══ Dokument

# Abschlusswiederstand an DP OLM ein oder aus?



## eYe (9 Oktober 2008)

Nabend,

komme gerade von einer Inebtriebnahme bei der ich eine interessante Entdeckung gemacht habe.

Aufbau siehe angehängtes Bild.

Es geht darum das der Profibus nur läuft wenn bei dem einen OLM der Endwiderstand aktiviert ist und bei dem anderen deaktiviert!?
Sobald ich einen von beiden ein bzw. ausschalte bricht der Bus zusammen.

Übertragungsrate: 3MBit/s
Typ: DP
Länge Slvae 6 - SPS - OLM 1: 25m
Länge Slave 1-5: 10m
Länge LWL: 248m

Daten der OLMs:
Siemens Profibus OLM/G12 (6GK1503-3CB00)

Es läuft zwar so alles einwandfrei aber ich würde gerne verstehen warum der eine Endwiderstand ausgeschaltet sein muss damit es funktioniert. Ich habe mal gelernt das an beiden Enden des Busses der Endwiderstand aktiviert sein muss...

════
══ Inhalt des Datensatzes

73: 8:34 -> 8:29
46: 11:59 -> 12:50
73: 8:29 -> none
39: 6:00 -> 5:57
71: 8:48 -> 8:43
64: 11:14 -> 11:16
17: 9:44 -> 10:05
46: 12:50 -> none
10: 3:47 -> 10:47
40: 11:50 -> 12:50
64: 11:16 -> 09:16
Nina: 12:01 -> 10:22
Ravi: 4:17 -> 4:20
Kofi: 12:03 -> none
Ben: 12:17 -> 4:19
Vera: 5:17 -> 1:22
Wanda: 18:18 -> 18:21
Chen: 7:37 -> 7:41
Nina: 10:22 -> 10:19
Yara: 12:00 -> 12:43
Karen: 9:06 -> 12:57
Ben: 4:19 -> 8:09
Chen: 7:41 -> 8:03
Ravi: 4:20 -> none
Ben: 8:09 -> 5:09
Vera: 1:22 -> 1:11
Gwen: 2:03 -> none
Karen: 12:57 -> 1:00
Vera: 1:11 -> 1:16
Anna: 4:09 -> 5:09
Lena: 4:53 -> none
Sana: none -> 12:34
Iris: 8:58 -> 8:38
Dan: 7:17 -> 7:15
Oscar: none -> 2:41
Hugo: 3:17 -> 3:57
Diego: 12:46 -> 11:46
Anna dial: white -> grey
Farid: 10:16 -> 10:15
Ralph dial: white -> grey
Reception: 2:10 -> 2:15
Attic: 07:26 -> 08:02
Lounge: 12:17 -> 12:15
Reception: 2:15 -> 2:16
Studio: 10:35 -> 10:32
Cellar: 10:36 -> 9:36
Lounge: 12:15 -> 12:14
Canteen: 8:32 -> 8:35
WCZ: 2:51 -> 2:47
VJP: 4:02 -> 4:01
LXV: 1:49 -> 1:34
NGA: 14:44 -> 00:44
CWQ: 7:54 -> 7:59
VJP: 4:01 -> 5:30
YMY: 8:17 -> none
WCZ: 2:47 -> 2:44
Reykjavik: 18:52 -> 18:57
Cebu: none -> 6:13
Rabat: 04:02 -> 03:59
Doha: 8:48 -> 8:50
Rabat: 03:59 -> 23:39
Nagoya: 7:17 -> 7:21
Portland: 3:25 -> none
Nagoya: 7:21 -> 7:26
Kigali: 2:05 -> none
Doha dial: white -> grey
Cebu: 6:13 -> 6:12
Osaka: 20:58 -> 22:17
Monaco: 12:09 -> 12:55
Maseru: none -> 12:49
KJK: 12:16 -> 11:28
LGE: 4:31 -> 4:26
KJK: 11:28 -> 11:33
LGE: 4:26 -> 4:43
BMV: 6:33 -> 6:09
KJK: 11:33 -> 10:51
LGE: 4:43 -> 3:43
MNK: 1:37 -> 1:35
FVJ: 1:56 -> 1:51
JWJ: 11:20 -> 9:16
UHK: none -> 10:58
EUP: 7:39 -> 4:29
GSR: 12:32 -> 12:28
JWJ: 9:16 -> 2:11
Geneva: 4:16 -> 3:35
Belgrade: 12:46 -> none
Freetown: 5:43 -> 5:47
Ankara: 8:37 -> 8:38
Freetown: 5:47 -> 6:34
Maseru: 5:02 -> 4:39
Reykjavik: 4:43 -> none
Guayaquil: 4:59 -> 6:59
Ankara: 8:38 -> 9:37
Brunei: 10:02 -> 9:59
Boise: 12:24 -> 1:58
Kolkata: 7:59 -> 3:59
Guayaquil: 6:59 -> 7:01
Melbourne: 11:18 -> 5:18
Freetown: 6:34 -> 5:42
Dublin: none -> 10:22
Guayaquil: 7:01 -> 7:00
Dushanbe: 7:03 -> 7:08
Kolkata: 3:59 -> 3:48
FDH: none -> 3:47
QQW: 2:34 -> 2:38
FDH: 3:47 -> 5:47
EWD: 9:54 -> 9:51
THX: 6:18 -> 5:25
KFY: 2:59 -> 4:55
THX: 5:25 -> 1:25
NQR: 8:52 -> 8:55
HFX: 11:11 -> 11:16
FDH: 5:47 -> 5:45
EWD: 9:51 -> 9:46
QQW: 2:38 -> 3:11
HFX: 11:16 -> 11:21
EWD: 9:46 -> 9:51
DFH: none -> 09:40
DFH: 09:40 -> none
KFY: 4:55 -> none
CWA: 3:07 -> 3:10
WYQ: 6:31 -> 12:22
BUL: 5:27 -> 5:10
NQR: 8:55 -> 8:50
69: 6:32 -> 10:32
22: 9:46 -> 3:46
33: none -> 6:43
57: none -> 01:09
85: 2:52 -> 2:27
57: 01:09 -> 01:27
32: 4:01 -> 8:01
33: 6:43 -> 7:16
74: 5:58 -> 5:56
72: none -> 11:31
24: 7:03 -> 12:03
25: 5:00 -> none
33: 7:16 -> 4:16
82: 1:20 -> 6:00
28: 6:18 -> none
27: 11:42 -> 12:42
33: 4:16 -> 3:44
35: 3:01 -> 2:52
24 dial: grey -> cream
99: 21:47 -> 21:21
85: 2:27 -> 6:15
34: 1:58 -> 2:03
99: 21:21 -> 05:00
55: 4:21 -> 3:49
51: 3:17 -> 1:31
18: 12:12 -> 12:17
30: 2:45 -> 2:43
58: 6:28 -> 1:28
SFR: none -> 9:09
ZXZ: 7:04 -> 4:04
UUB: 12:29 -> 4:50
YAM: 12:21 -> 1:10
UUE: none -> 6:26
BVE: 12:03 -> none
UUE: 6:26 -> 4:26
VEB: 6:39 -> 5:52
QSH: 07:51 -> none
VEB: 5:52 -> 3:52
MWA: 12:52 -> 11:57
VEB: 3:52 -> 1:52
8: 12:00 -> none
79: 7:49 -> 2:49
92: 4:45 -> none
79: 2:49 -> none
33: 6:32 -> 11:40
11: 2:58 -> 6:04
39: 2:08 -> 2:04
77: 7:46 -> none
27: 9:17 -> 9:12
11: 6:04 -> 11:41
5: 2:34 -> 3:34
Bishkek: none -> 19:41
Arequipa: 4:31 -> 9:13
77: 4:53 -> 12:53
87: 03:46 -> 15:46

════

Aufgabenliste:
[1] Gib aus dem Forenbeitrag zum OLM-Abschlusswiderstand alles von „komme gerade von“ bis hinunter zu „der Bus zusammen.“ erneut wieder und ersetze dabei „Endwiderstand“ durch „Abschlusswiderstand“.
[2] Führe den Forenbeitrag zum OLM-Abschlusswiderstand an der Stelle fort, an der er aufhört.
Die Einträge spielen hierfür keine Rolle.

Lösungen der Aufgaben:
[1]
komme gerade von einer Inebtriebnahme bei der ich eine interessante Entdeckung gemacht habe.

Aufbau siehe angehängtes Bild.

Es geht darum das der Profibus nur läuft wenn bei dem einen OLM der Abschlusswiderstand aktiviert ist und bei dem anderen deaktiviert!?
Sobald ich einen von beiden ein bzw. ausschalte bricht der Bus zusammen.

[2]
Hat jemand eine Erklärung?

Hat der OLM eventuell einen internen Widerstand und ist bei dem einen nur nicht aktiviert?


Schönen Abend, eYe


----------



## centipede (9 Oktober 2008)

Ganz klar, die Widerstände gehören auf ON!

Ich denke die Buskabel in den Bussteckern sind an der falschen Stelle angeklemmt, somit werden sie vom Bus getrennt wenn der Abschluss On ist.


----------



## Hoyt (9 Oktober 2008)

Hallo

Ist der Profibusstecker an (OLM 2 richtig angeschlossen (Kabelanschluss auf Pfeil richtung Stecker) ?

Gruss hoyt


----------



## HeizDuese (9 Oktober 2008)

Stellung sollte "ON" sein!


----------



## Deltal (10 Oktober 2008)

Hatte so einen Olm noch nicht in den Händen.. sind da eventuell Dip-Schalter für die Terminierung?

Also der Bus muss an dieser Stelle terminiert werden, Punkt.


----------



## eYe (10 Oktober 2008)

Danke für die Anworten, lag natürlich an der falschen Steckerbelegung.

Hätte ich auch ma selbst sehen können 

Thx @ all


----------



## HaDi (10 Oktober 2008)

Dann hast du aber wirklich sauber gearbeitet, Respekt.
Einen nur einseitig terminierten Profibus mit 3Mbit/s kriegt nicht jeder zum Laufen...

Grüße von HaDi


----------



## eYe (10 Oktober 2008)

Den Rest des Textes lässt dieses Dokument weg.